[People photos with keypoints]
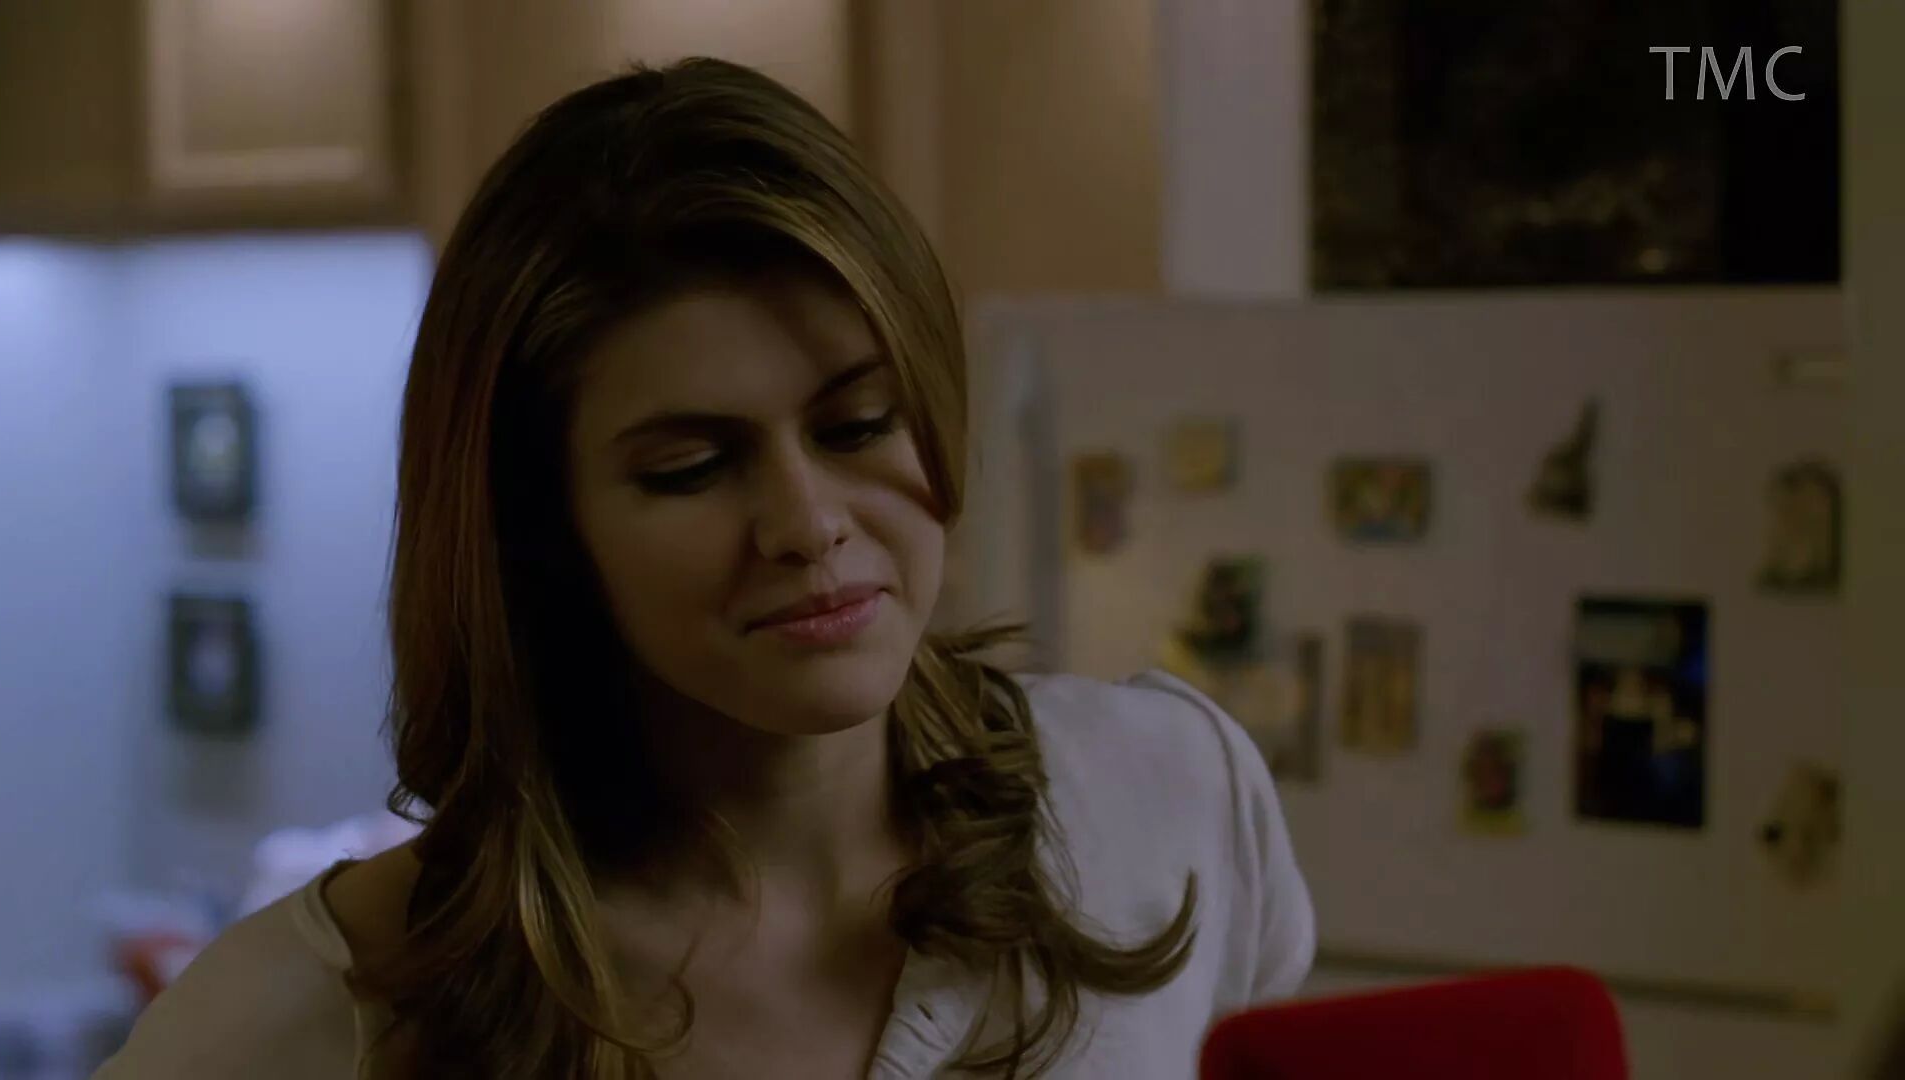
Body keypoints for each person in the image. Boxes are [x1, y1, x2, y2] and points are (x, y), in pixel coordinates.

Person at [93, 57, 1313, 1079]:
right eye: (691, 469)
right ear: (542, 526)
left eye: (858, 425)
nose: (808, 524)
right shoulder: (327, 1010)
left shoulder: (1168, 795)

# [Task details]
Transcribe the records above exactly, omitting every picture they contain.

# [Exercise result]
Body keypoints for each person in the image. Boxes are [x1, y1, x2, y2] and points are (x, y), in pixel coordinates.

Person at [93, 57, 1313, 1079]:
right eye: (691, 469)
right ear: (542, 526)
left eye: (858, 425)
nose: (808, 524)
right shoulder: (327, 1010)
left shoulder: (1168, 795)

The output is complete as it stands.